**Stored data**
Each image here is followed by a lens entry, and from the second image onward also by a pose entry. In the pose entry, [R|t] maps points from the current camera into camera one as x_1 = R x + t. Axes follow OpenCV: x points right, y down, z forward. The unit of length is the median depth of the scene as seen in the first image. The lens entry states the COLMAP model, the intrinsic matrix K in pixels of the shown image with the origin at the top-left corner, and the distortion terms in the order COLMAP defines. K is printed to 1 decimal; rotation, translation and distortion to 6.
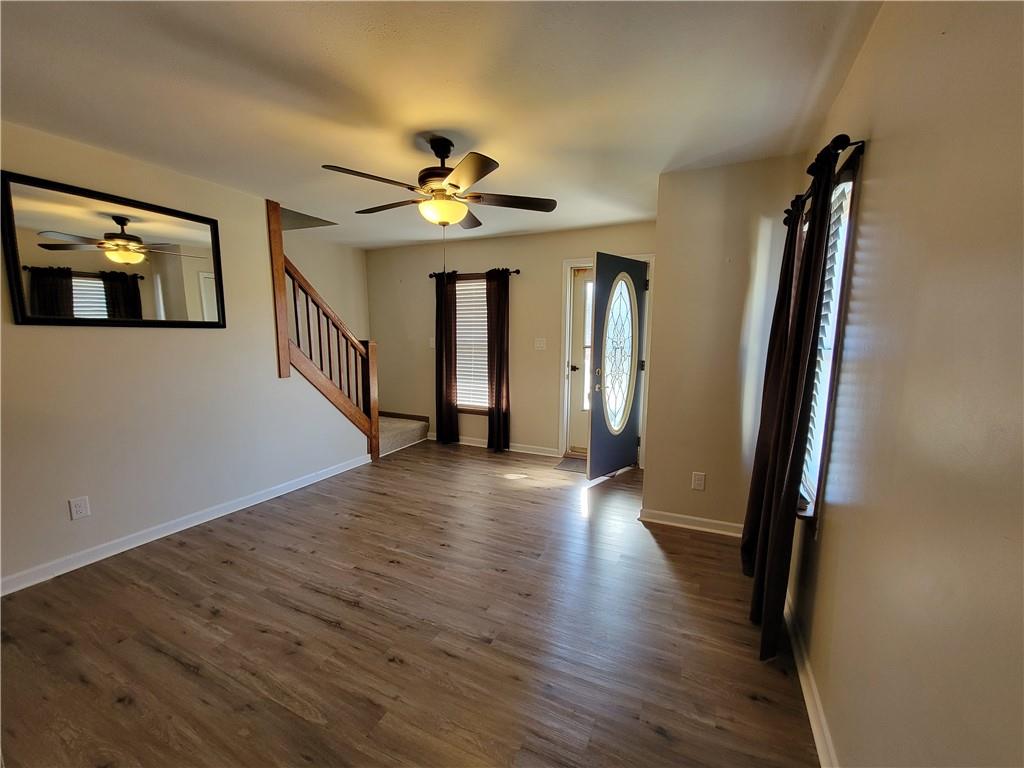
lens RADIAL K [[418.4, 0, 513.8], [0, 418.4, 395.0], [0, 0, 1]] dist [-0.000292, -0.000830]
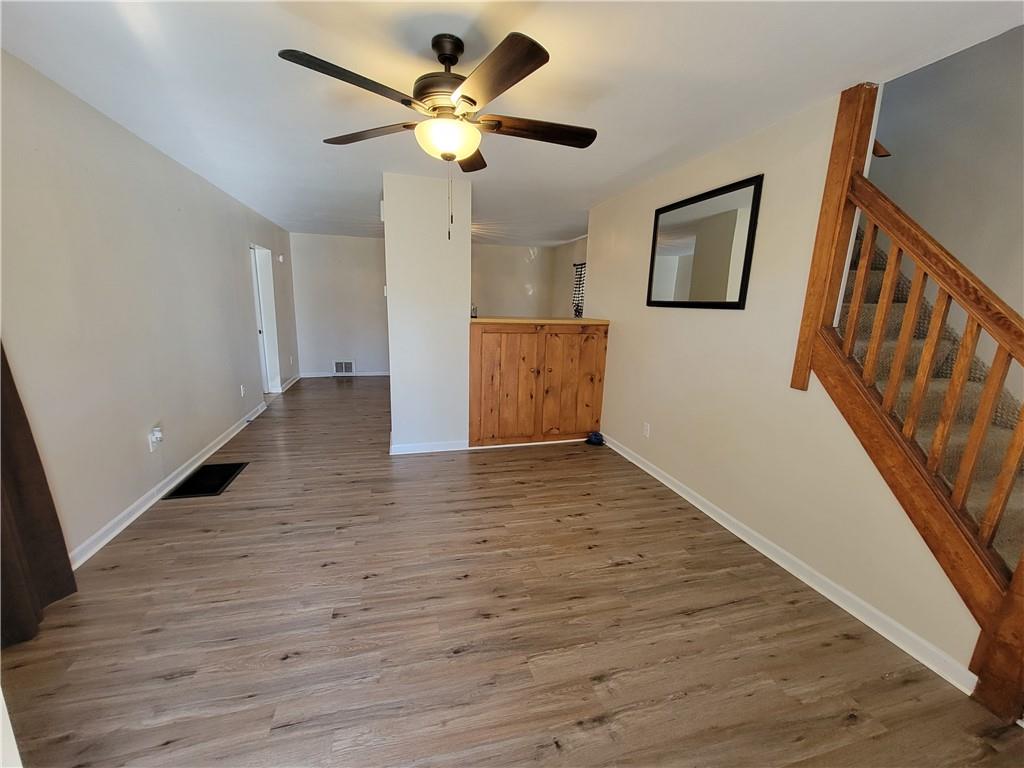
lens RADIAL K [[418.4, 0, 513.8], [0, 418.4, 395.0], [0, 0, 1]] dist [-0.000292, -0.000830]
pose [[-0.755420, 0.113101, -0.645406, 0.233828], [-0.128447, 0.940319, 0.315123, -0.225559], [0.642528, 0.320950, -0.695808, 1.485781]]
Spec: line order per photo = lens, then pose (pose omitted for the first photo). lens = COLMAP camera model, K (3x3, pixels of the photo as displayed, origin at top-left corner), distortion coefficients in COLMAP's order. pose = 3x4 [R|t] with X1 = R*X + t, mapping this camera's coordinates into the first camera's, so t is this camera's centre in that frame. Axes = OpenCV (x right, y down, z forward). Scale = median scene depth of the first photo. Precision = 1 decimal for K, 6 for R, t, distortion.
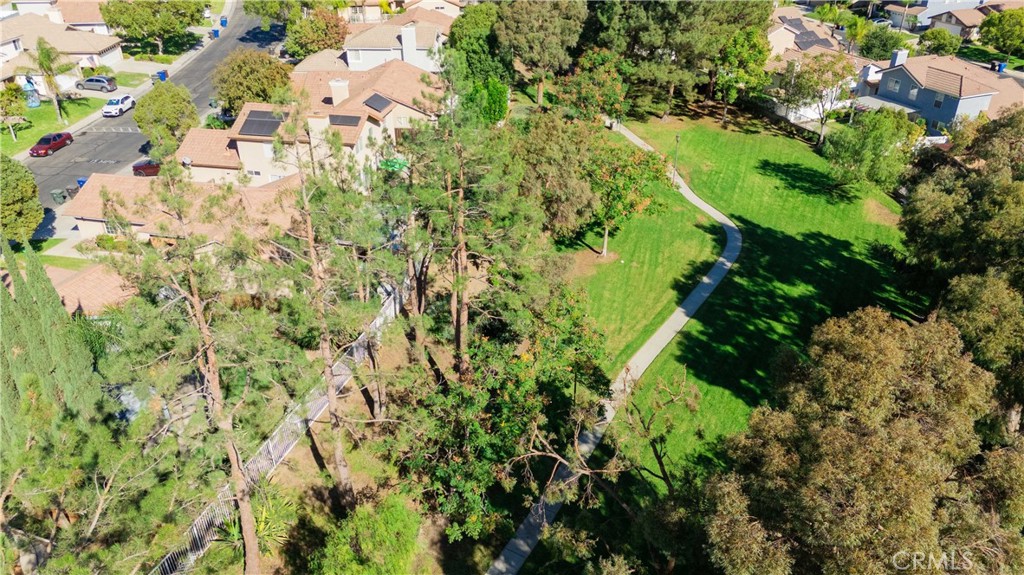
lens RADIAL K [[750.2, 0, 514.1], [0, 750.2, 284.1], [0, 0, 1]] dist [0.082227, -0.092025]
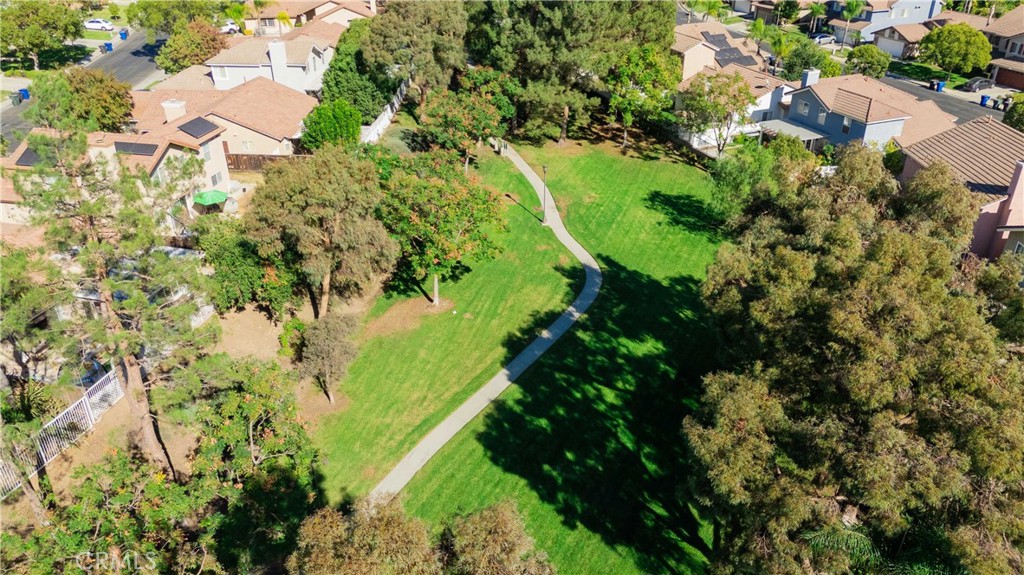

**WHAT YOU SHOULD DO**
Every line above should be returned exactly; the pictures stay out.

**RESULT OF THIS TASK**
Each image here is followed by a lens entry, and from the second image onward also by a pose entry. In the pose entry, [R|t] maps points from the current camera into camera one as x_1 = R x + t. Axes follow OpenCV: x points right, y down, z forward. The unit of length is the median depth of the scene as seen in the first image. The lens entry states the COLMAP model, the intrinsic matrix K in pixels of the shown image with the origin at the top-left corner, and the distortion terms in the order COLMAP defines. K is printed to 1 decimal; rotation, translation and distortion to 6.
lens RADIAL K [[418.4, 0, 513.8], [0, 418.4, 395.0], [0, 0, 1]] dist [-0.000292, -0.000830]
lens RADIAL K [[418.4, 0, 513.8], [0, 418.4, 395.0], [0, 0, 1]] dist [-0.000292, -0.000830]
pose [[-0.755420, 0.113101, -0.645406, 0.233828], [-0.128447, 0.940319, 0.315123, -0.225559], [0.642528, 0.320950, -0.695808, 1.485781]]
Spec: line order per photo = lens, then pose (pose omitted for the first photo). lens = COLMAP camera model, K (3x3, pixels of the photo as displayed, origin at top-left corner), distortion coefficients in COLMAP's order. pose = 3x4 [R|t] with X1 = R*X + t, mapping this camera's coordinates into the first camera's, so t is this camera's centre in that frame. Axes = OpenCV (x right, y down, z forward). Scale = median scene depth of the first photo. Precision = 1 decimal for K, 6 for R, t, distortion.
lens RADIAL K [[750.2, 0, 514.1], [0, 750.2, 284.1], [0, 0, 1]] dist [0.082227, -0.092025]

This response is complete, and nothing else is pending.